After the jump, we'll examine his resurgence.
Enter Peter Laviolette. When the Flyers hired their new head coach on December 4, one of the big questions was how he would respond to a team and an organization known for its history of tough stuff. Laviolette was vehemently anti-fighting in Carolina, and a clash between a guy like Carcillo and a coach like Laviolette seemed imminent.
It took one game. In the first game under the new regime, Carcillo, who had admittedly shown small signs of improvement in his stupidity to that point, showed everybody that he was still a bit wild. He sucker punched Washington's Matt Bradley in the face, worthy of a four-game suspension.
Laviolette made his opinion known. From there, we saw a clearly obvious change in Carbomb's game. From that point on, he quickly became the fan favorite Paul Holmgren promised he would become when acquiring him at the trade deadline in 2009.
As we wrote during the season:
Since, smart play has become a not-so-shocking staple of his game. It slowly but surely has become expected for Carcillo to draw penalties more often than he takes them, and the fights he engages in these days are often calculated, strategic endeavors instead of reckless, adrenaline-driven fits of rage.
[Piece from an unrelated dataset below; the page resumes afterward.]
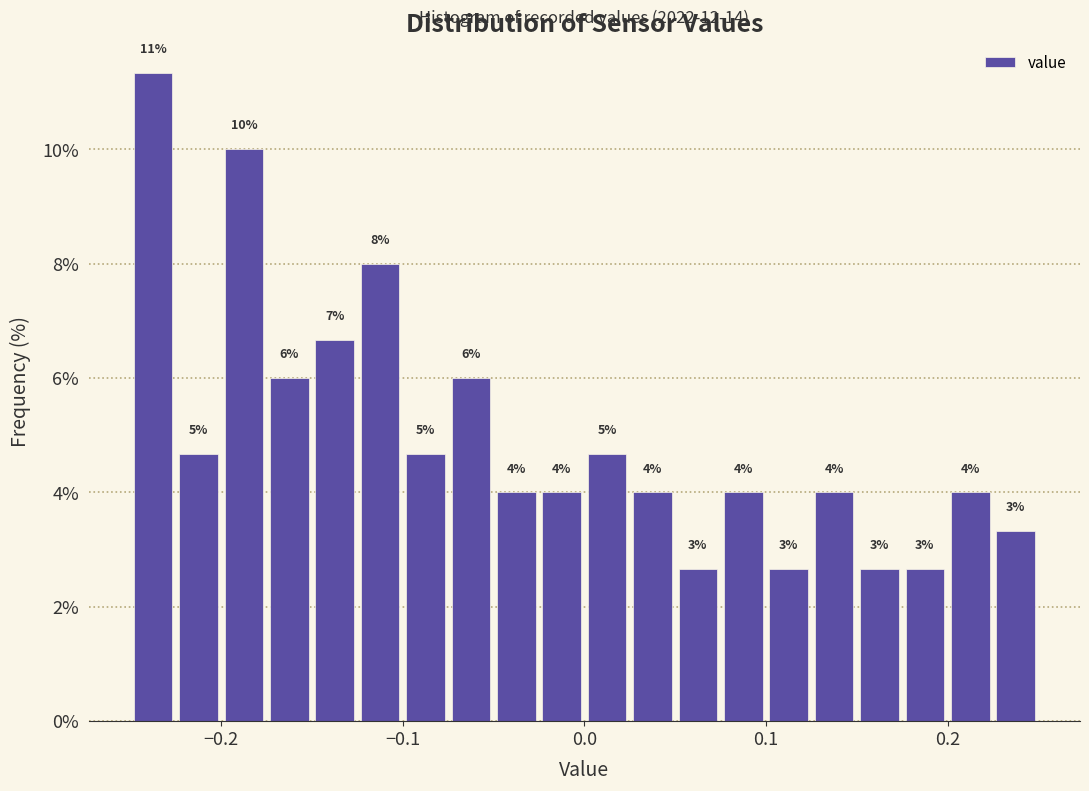

Read against the x-axis, roughly where is the centre of the tallest bar?

-0.24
He's even added a bit of the scoring touch, and his fine play has been appreciated by his coach in more than just words. Carcillo is a now serving on Laviolette's top line, playing with Selke-worthy captain Mike Richards and the always smooth-as-ice Simon Gagne. He compliments those two with a perfect mix of aggression and hockey sense, giving the two point producers room to work while sometimes even stepping onto the score sheet himself.
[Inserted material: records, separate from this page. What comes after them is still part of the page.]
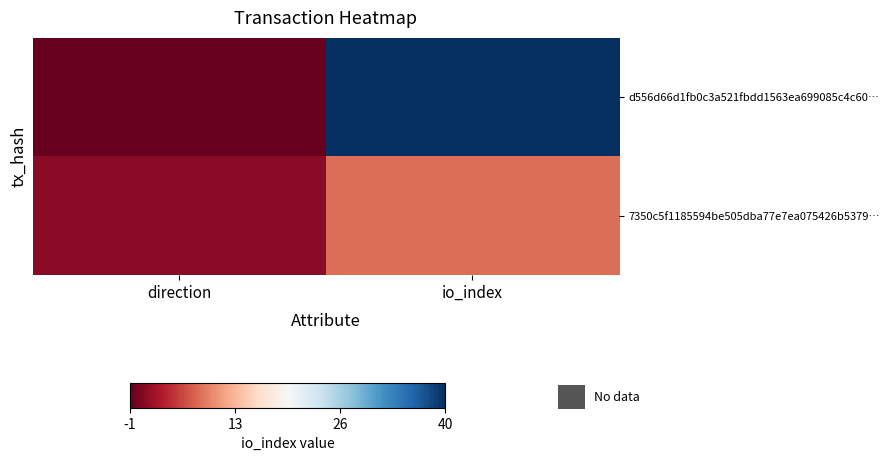

What is the sum of the d556d66d1fb0c3a521fbdd1563ea699085c4c60… values at direction and io_index?

39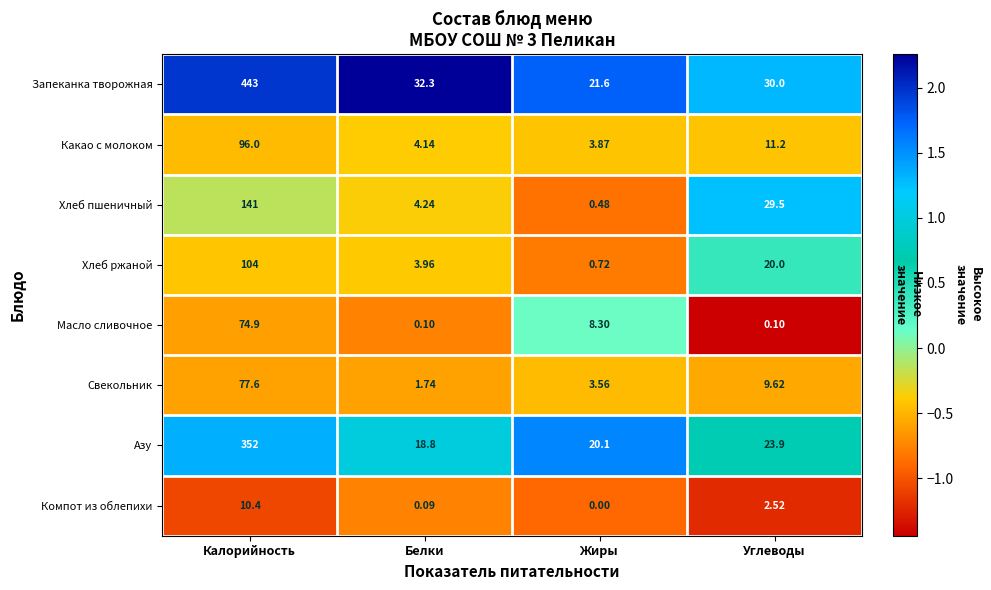

Is the value of Запеканка творожная at Углеводы greater than the value of Азу at Углеводы?

Yes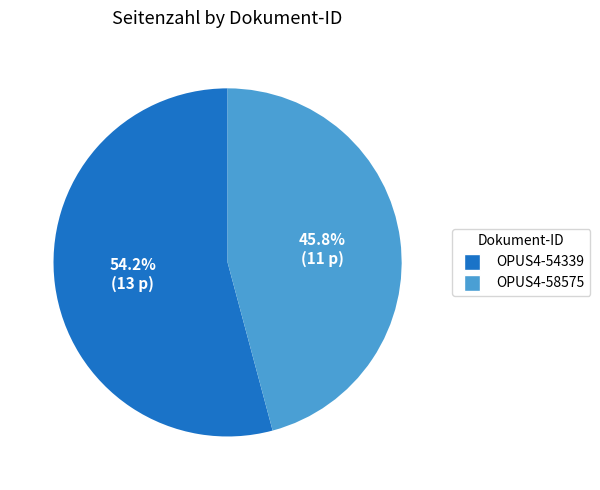

Which has a higher value, OPUS4-54339 or OPUS4-58575?

OPUS4-54339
He was that player for the Flyers down the stretch of the regular season. Into the playoffs, too. Sure, at times he would regress to his old self a bit, but rarely ever in the second half of the season did he hurt the team based on doing something stupid alone. Many, many times the team was hurt due to Carcillo's reputation, but he's made great strides this season to fix that reputation.
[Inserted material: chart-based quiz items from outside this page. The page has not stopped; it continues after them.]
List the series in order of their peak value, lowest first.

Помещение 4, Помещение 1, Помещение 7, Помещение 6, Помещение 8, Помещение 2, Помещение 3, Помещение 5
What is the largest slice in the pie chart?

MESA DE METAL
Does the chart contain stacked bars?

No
He even won the respect of Peter Laviolette, who said during the playoffs that scratching Carcillo was one of the toughest things he's ever had to do as a coach. So now, what happens with Carbomb? The restricted free agent may or may not return to Philadelphia next season. Does he fit in the mix? It's obvious, I think that he can't continue to play with Simon Gagne and Mike Richards on the top line. As well as that worked out, it's not the ideal circumstance.
So, do you keep Carcillo and plop him on the fourth line with Blair Betts and Ian Laperriere? It's really the only place he fits, and a lot of that depends on if you decide to re-sign Darroll Powe and Arron Asham, too. There are questions to be asked, but one thing can be sure: if Carcillo isn't here next year, it's not because the Flyers didn't want him back. It's because he just doesn't fit on the roster.